Por isso, “neste tempo de pandemia, perante a tentação de mascarar e justificar a indiferença e a apatia em nome dum sadio distanciamento social, é urgente a missão da compaixão, capaz de fazer da distância necessária um lugar de encontro, cuidado e promoção. “O que vimos e ouvi-mos”, a misericórdia com que fomos tratados, transforma-se no ponto de referência e credibilidade que nos permite recuperar e partilhar a paixão por criar “uma comunidade de pertença e solidariedade, à qual saibamos destinar tempo, esforço e bens”. É a sua Palavra que diariamente nos redime e salva das desculpas que levam a fechar-nos no mais vil dos ceticismos: “Tanto faz; nada mudará!” Pois, à pergunta “para que hei de privar-me das minhas seguranças, comodidades e prazeres, se não vou ver qualquer resultado importante”, a resposta é sempre a mesma: “Jesus Cristo triunfou sobre o pecado e a morte e possui todo o poder. Jesus Cristo vive verdadeiramente” e, também a nós, nos quer vivos, fraternos e capazes de acolher e partilhar esta esperança. No contexto atual, há urgente necessidade de missionários de esperança que, ungidos pelo Senhor, sejam capazes de lembrar profeticamente que ninguém se salva sozinho.

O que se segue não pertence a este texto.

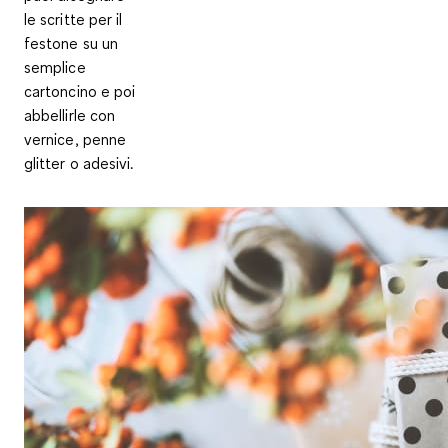
le scritte per il
festone
su un
semplice
cartoncino e poi
abbellirle con
vernice, penne
glitter o adesivi.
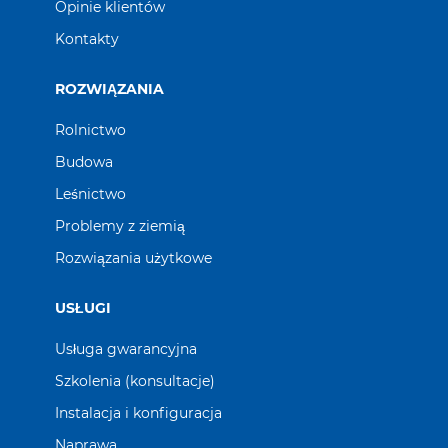
Opinie klientów
Kontakty
ROZWIĄZANIA
Rolnictwo
Budowa
Leśnictwo
Problemy z ziemią
Rozwiązania użytkowe
USŁUGI
Usługa gwarancyjna
Szkolenia (konsultacje)
Instalacja i konfiguracja
Naprawa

Daí, o convite pessoal que o Papa dirige a cada um/a de nós: “O tema do Dia Mundial das Missões deste ano – “não podemos deixar de afirmar o que vimos e ouvimos” – é um convite dirigido a cada um de nós para cuidar e dar a conhecer aquilo que tem no coração. Esta missão é, e sempre foi, a identidade da Igreja: “ela existe para evangelizar”. No isolamento pessoal ou fechando-se em pequenos grupos, a nossa vida de fé esmorece, perde profecia e capacidade de encanto e gratidão; por sua própria dinâmica, exige uma abertura crescente, capaz de alcançar e abraçar a todos. Atraídos pelo Senhor e a vida nova que oferecia, os primeiros cristãos, em vez de cederem à tentação de se fechar numa elite, foram ao encontro dos povos para testemunhar o que viram e ouviram: o Reino de Deus está próximo. E fizeram-no com a generosidade, gratidão e nobreza próprias das pessoas que semeiam, sabendo que outros comerão o fruto da sua dedicação e sacrifício. Por isso apraz-me pensar que “mesmo os mais frágeis, limitados e feridos podem [ser missionários] à sua maneira, porque sempre devemos permitir que o bem seja comunicado, embora coexista com muitas fragilidades”.
Que o amor de compaixão do Senhor Jesus desperte também o nosso e, a todos, nos torne discípulos missionários e que “Maria, a primeira discípula missionária, faça crescer em todos os batizados o desejo de ser sal e luz nas nossas terras”.